Task instructions: Identify and copy all lines of the material where the string "action" is found.

Materials provided:
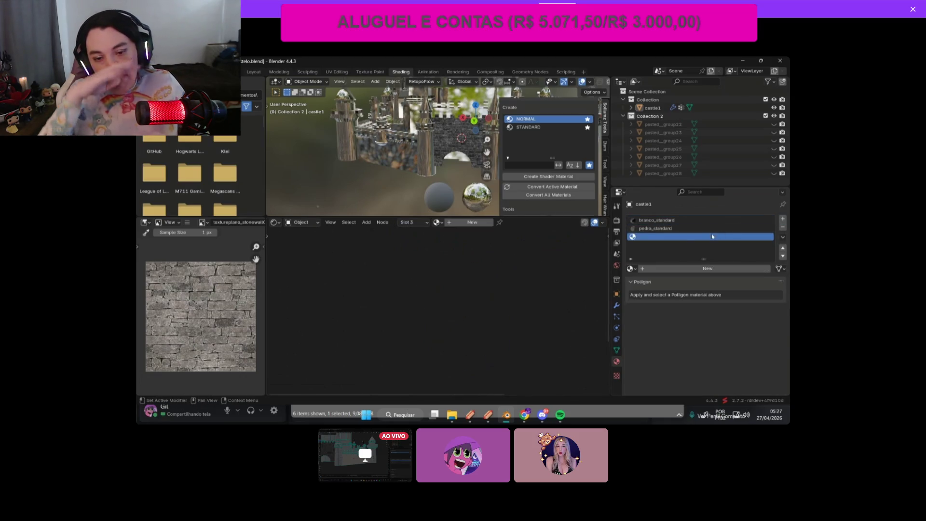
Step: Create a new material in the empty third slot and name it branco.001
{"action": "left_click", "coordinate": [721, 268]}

==

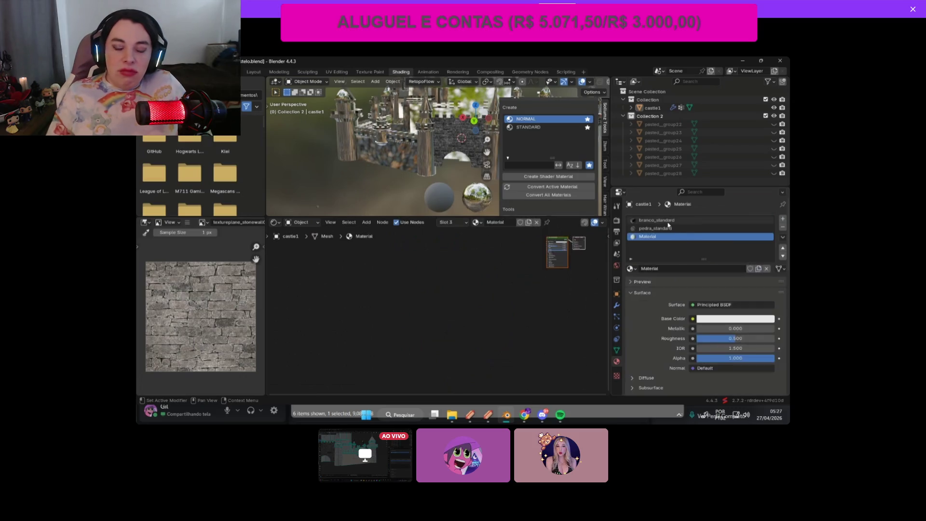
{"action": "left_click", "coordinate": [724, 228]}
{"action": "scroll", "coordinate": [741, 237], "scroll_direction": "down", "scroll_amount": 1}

Response for this exercise:
{"action": "left_click", "coordinate": [721, 268]}
{"action": "left_click", "coordinate": [724, 228]}
{"action": "scroll", "coordinate": [741, 237], "scroll_direction": "down", "scroll_amount": 1}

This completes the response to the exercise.